Bu tezde Tanzimat döneminden Harf İnkılabı’na uzanan süreçte Türkçenin yazıldığı
alfabelerin tedricen nasıl fonetik hale geldiğini ve bu alfabelerin imlâ ve gramerle
olan etkileşimi incelenmektedir. Bu çalışmada “Türkçe yazı dilinin konuşma dili baz
alınarak nasıl inşa edildi ve bu süreçte alfabenin rolü nedir?,” “Harflerin gerek ıslah
edilmesinde gerek tamamen değiştirilmesine hangi motivasyonlar rol
oynamaktadır?” ve “Bu değişiklikler sembolik ve yapısal düzlemde ne anlam ifade
etmektedir?” sorularına cevap aranmaktadır.
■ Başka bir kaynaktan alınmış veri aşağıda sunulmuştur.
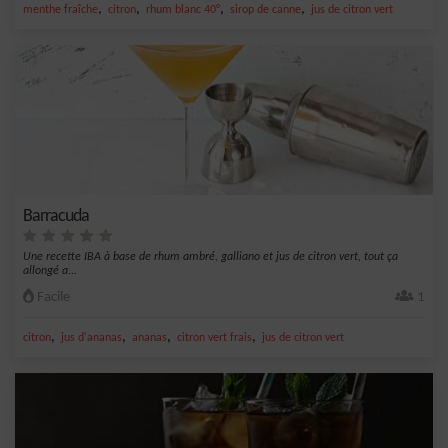
,
,
,
,
menthe fraîche
citron
rhum blanc 40°
sirop de canne
jus de citron vert
Barracuda
Une recette IBA à base de rhum ambré, galliano et jus de citron vert, tout ça
allongé a...
Facile
1
,
,
,
,
citron
jus d'ananas
ananas
citron vert frais
jus de citron vert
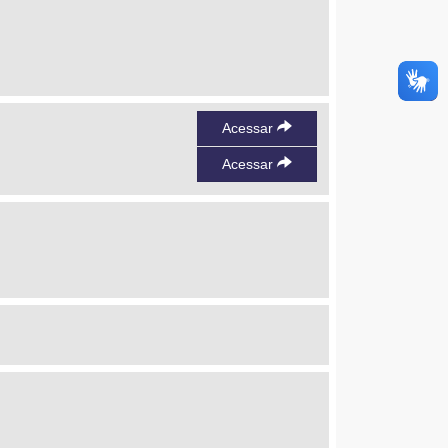
Acessar
Acessar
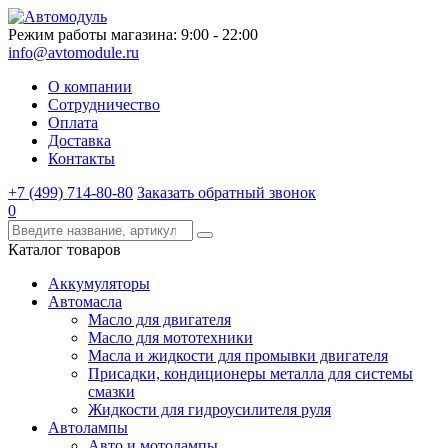
Режим работы магазина: 9:00 - 22:00
info@avtomodule.ru
О компании
Сотрудничество
Оплата
Доставка
Контакты
+7 (499) 714-80-80
Заказать обратный звонок
0
Каталог товаров
Аккумуляторы
Автомасла
Масло для двигателя
Масло для мототехники
Масла и жидкости для промывки двигателя
Присадки, кондиционеры металла для системы
смазки
Жидкости для гидроусилителя руля
Автолампы
Авто и мотолампы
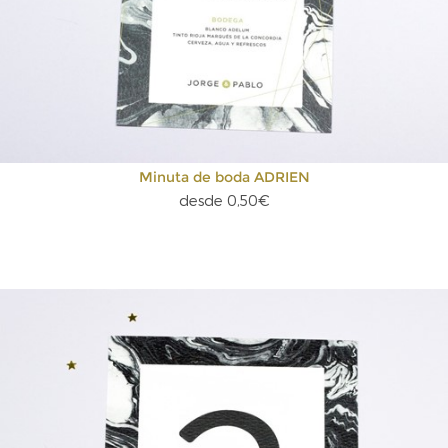
Minuta de boda ADRIEN
desde 0,50€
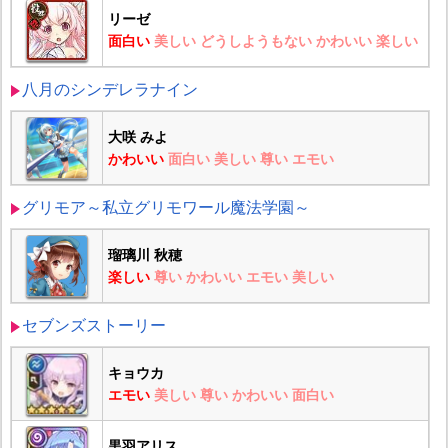
リーゼ
面白い
美しい
どうしようもない
かわいい
楽しい
八月のシンデレラナイン
大咲 みよ
かわいい
面白い
美しい
尊い
エモい
グリモア～私立グリモワール魔法学園～
瑠璃川 秋穂
楽しい
尊い
かわいい
エモい
美しい
セブンズストーリー
キョウカ
エモい
美しい
尊い
かわいい
面白い
黒羽アリス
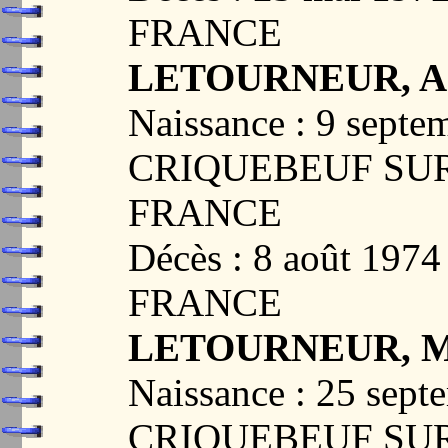
FRANCE
LETOURNEUR, Ad
Naissance : 9 septe
CRIQUEBEUF SUR 
FRANCE
Décès : 8 août 197
FRANCE
LETOURNEUR, Mar
Naissance : 25 sept
CRIQUEBEUF SUR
Bu yüzden asıl olarak Latin harfleri
kabul edilmeden önce de mevcut harfleri fonetik hale getirme çabalarının izinin
sürülebileceği alfabe, imlâ, gramer kitapları ve bunların yanında söz konusu
dönemde bu konuların ele alındığı gazete yazıları gibi birincil kaynaklar
incelenmiştir. Geç Osmanlı döneminden itibaren yazılan ve konuşulan Türkçe
arasındaki fark bir “temsil krizi” olarak algılanmış ve bu “temsil krizini” aşmak için
yapılan bütün girişimler Türk dilinin modernleşmesinin bir safhasını oluşturmuştur.
Türkçe konuşma dilinde yazılı metinler her daim mevcut olmasına rağmen bilhassa
Tanzimat’tan itibaren yazı dilinin konuşma diline dayandırılması savunulmuş, daha
önceki yazı ve konuşma dilinden ayrı standart bir varyant oluşturulmaya çalışılmış
ve konuşma dilinin baz alındığı bir yazı dili ayrıcalıklı bir konuma gelmiştir. Bu
anlamda, gerek Arap harflerinden türetilmiş Türk “elifbası” gerek Latin harflerinin baz
alındığı Türk “alfabesi” ve bunları fonetik hale getirmek için sunulan bütün taslak ve
öneriler Türkçe yazı dili ve konuşma dili arasındaki diyalektik ilişkinin bir sonucudur.